Prices are still very much lower as compared to 3 July, 2008 settlement of $145.29 a barrel and an intraday high of $147.27 on 11 July, 2008, an all-time high. However, oil has also gained nearly 153% from a December 2008 nadir. That day prices settled at $33.87 a barrel following an intraday low of $32.40.
The Labor Department in US reported on Thursday, 29 April 2010 that the number of people filing initial claims for unemployment benefits declined by 11,000 in the week ended 24 April to a seasonally adjusted 448,000. Claims are down about 28% from the prior year. The new claims level matched expectations.
The four-week average of new claims, considered a better gauge of underlying trends than the volatile weekly number, rose 1,500 to stand at 462,500.
The report also revised that the number of people collecting regular state benefits dropped 18,000 to a seasonally adjusted 4.65 million in the week ended 17 April. The four-week average of continuing claims fell 9,000 to 4.64 million, the lowest level since January 2009.

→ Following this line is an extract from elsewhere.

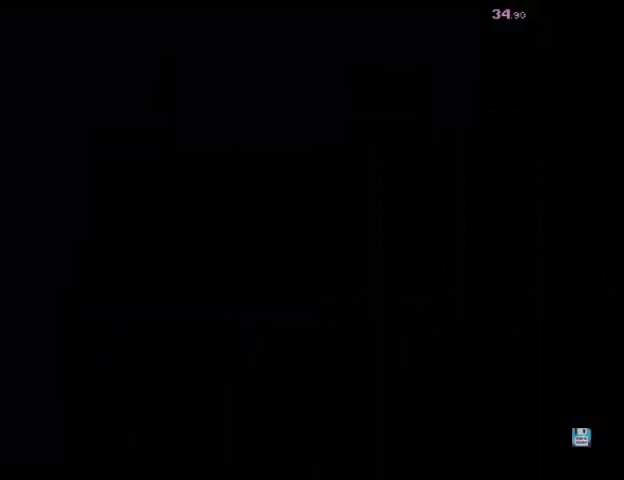
{"keys": ["d"], "mouse": ["right"], "events": []}
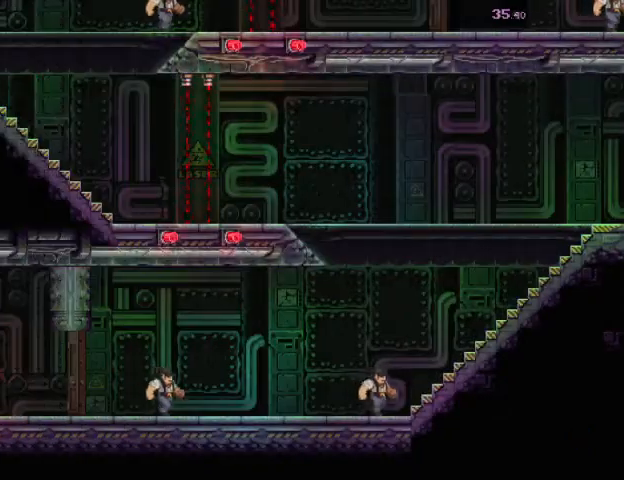
{"keys": ["d"], "mouse": ["right"], "events": []}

In the currency market on Thursday, the dollar index, which measures the strength of the dollar against basket of six other currencies fell by 0.4%. The euro rebounded against the dollar today. Concerns over spreading contagion to other European countries lessened somewhat on reports that officials were considering a multi-year rescue package for Greece that could total more than 100 billion euros ($133 billion), compared to prior plans for a one-year aid package of roughly 45 billion euros.
Yesterday, in the latest weekly inventory report, the Energy Department reported an increase of 1.96 million barrels in the U.S. oil inventories in the week ended 23 April. Market had expected a rise of 1.4 million barrels. Refineries ran at 89% of their capacity, higher than expected. Crude stocks in Cushing, Okla., the delivery point for New York Mercantile Exchange oil, increased by nearly half a million barrels.
The report also showed that gasoline stocks declined by 1.24 million barrels; against an expected build of 500,000 barrels. Stocks of distillates, which include heating oil and diesel, were up by 2.93 million barrels when the expectation was of an increase of 1.2 million barrels.
On Thursday, natural-gas futures dropped as the Energy Information Administration reported a larger-than-expected increase for natural gas in storage last week. The EIA reported an increase of 83 billion cubic feet in the week ended 23 April, whereas market expected 70 to 76 billion cubic feet. Later Thursday, the EIA said production of natural gas in February rose 1.6% from January's output, which it revised lower. Natural gas for June delivery, the most active contract, declined 37 cents, or 8.5%, to settle at $3.98 per million British thermal units.
Crude ended FY 2009 higher by 78%, the highest yearly gain since 1999. It reached a high of $82 earlier in October 2009 and hit a low of $33.98 on 12 February 2009. Crude prices had ended FY 2008 lower by 54%, the largest yearly loss since trading began at Nymex.
At the MCX, crude oil for May delivery closed higher by Rs 86 (2.3%) at Rs 3,784/barrel. Natural gas for May delivery closed at Rs 178.7, lower by Rs 17.7 (8.1%).